§ Extract provided
The following case example of a man with Alzheimer's disease illustrates several values that are important in Nicaraguan families and how these are affected by immigration.
Mr. L, an 85-year-old man, was brought to the doctor's office by his daughter because his memory was declining, he was wandering during the night, and he was making persistent claims that he was living on his farm in Nicaragua. After a thorough workup, he was given a diagnosis of advanced Alzheimer's disease. His daughter was very insistent on taking care of her father. She refused to place him in a nursing home because she was afraid "he would die there." She continued to take care of him, even though she lacked the financial resources, and eventually her stress became so prominent that she required antidepressant treatment.
The above case shows several values that are important in Nicaraguan families, including family loyalty and obligation and respect for and caregiv-ing of the elderly. In Nicaragua, the daughter might have been able to help care for her father with the support of an extended family in a society accustomed to taking care of the elderly at home. But in the United States, her energy was focused on everyday survival, and being a caregiver of her father felt like an other burden. Furthermore, the worsening of the father's condition may have been exacerbated by his own displacement (i.e., not knowing the language in the United States and lacking the familiarity of his homeland, neighborhood, and acquaintances to help orient him).

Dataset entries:
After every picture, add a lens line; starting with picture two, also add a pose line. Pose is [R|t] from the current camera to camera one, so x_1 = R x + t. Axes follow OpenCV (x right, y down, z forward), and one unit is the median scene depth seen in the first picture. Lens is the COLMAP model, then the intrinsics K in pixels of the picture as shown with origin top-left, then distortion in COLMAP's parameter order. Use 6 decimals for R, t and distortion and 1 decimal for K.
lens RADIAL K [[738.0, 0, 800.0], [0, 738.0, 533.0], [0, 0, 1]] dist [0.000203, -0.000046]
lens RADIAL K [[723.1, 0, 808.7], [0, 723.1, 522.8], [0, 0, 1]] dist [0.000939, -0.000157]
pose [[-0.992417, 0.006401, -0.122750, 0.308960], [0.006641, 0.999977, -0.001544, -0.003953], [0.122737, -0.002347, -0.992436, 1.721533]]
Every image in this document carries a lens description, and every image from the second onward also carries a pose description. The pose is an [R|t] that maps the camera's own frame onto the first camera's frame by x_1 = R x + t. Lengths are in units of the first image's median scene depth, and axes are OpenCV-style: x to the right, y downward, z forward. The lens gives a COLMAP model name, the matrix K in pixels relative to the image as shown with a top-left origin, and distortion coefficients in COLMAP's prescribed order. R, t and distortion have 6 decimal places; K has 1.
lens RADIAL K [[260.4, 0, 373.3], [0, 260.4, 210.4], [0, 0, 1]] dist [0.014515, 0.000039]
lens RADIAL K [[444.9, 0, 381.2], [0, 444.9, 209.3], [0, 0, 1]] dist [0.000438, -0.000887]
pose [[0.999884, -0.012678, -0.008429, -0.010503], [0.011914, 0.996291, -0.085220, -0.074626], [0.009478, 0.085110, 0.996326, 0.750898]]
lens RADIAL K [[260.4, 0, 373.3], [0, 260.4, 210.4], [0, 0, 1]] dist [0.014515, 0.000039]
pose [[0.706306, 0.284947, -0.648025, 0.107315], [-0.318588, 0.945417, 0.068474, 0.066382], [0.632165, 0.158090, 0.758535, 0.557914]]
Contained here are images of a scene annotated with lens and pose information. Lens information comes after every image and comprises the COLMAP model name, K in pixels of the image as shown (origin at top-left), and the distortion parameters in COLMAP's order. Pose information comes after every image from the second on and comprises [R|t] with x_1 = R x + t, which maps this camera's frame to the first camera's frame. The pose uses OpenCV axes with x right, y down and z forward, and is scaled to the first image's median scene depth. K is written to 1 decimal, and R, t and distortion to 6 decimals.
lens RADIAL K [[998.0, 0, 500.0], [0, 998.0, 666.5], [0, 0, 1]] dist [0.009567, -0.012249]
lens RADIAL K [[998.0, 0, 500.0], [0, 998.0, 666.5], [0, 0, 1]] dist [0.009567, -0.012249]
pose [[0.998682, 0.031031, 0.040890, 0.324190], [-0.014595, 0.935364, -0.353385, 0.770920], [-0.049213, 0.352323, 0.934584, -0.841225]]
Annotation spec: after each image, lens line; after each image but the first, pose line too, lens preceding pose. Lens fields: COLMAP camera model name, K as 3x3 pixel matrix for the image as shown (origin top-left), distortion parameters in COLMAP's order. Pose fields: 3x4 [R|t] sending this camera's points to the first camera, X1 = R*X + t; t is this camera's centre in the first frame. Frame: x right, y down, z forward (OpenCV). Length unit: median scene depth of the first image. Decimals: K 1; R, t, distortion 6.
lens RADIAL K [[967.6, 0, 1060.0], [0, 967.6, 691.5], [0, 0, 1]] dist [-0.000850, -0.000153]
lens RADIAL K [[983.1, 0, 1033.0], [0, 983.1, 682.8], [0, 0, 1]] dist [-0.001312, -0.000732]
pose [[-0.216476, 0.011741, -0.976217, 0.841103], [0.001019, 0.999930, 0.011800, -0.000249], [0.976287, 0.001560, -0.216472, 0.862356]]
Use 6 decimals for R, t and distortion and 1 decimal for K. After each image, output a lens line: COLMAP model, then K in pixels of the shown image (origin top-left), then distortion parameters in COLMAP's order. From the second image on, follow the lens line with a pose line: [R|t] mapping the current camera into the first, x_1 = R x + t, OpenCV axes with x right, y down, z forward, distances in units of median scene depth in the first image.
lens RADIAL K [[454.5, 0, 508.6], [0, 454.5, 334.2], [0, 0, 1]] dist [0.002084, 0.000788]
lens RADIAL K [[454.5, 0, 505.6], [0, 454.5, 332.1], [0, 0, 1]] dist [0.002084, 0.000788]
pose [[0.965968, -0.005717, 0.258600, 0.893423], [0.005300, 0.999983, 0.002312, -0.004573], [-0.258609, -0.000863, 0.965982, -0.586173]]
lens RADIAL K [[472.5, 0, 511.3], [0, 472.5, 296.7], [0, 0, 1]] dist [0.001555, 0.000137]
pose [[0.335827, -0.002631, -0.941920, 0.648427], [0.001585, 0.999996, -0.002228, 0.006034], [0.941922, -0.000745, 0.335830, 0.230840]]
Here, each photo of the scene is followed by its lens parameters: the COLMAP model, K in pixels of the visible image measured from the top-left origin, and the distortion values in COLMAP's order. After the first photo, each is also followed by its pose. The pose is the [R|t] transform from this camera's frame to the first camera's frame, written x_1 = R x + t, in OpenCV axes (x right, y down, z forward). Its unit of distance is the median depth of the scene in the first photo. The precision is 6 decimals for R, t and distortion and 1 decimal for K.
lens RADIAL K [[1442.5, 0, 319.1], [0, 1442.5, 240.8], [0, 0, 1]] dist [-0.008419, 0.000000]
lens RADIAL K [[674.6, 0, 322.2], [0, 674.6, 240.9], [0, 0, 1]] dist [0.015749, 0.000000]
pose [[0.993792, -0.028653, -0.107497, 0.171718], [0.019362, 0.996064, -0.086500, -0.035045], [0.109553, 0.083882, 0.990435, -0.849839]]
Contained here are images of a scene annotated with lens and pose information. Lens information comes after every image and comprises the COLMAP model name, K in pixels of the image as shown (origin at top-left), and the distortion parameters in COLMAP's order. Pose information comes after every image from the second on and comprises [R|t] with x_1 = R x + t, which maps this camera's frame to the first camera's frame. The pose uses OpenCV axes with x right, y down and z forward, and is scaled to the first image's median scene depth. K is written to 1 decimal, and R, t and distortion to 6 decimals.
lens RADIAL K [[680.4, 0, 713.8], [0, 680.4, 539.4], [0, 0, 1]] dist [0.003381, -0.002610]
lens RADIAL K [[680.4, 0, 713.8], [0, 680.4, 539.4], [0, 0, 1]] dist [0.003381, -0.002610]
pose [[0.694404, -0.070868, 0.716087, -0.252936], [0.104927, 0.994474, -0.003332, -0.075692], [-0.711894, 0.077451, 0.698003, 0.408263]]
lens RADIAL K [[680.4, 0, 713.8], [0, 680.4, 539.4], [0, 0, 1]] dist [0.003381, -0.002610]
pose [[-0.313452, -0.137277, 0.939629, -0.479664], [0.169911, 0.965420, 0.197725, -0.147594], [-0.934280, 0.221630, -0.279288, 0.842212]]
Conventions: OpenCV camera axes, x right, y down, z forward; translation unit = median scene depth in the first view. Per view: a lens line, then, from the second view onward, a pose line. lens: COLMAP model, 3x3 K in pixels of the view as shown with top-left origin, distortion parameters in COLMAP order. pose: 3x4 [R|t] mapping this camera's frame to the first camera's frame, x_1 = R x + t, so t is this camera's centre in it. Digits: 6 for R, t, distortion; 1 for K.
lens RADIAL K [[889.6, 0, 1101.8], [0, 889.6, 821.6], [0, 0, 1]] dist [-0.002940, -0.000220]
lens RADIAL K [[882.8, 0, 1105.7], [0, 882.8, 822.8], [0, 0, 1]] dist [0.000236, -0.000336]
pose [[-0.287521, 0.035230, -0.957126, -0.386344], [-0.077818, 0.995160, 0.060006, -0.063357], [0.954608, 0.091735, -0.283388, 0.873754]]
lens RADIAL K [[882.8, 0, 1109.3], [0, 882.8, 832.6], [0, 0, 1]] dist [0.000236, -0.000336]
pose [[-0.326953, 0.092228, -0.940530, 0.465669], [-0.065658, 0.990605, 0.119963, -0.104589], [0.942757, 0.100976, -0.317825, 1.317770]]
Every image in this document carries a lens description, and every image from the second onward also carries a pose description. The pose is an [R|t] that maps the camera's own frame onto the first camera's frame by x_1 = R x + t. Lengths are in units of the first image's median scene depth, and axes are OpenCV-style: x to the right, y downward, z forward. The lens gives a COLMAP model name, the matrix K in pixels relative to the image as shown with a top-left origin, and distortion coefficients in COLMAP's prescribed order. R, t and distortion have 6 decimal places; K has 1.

§ Activities
a – Do these statements agree with the case example? Answer yes or no for each, and quote the words that decide it. (i) Mr. L is 85 years old. (ii) The daughter put her father in a nursing home. (iii) The daughter needed antidepressant treatment.
b – Using the case example, answer each question on its own line:
(i) What diagnosis was Mr. L given?
(ii) Where did Mr. L keep saying he was living?
(iii) In the United States, what was the daughter's energy focused on?
c – Return the part of the case example starting at "The above case" and ending at "help orient him).".
The rows have nothing to do with this.

§ Responses
a –
(i) Yes: "an 85-year-old man"
(ii) No: "She refused to place him in a nursing home"
(iii) Yes: "she required antidepressant treatment"

b –
(i) Advanced Alzheimer's disease
(ii) On his farm in Nicaragua
(iii) Everyday survival

c –
The above case shows several values that are important in Nicaraguan families, including family loyalty and obligation and respect for and caregiv-ing of the elderly. In Nicaragua, the daughter might have been able to help care for her father with the support of an extended family in a society accustomed to taking care of the elderly at home. But in the United States, her energy was focused on everyday survival, and being a caregiver of her father felt like an other burden. Furthermore, the worsening of the father's condition may have been exacerbated by his own displacement (i.e., not knowing the language in the United States and lacking the familiarity of his homeland, neighborhood, and acquaintances to help orient him).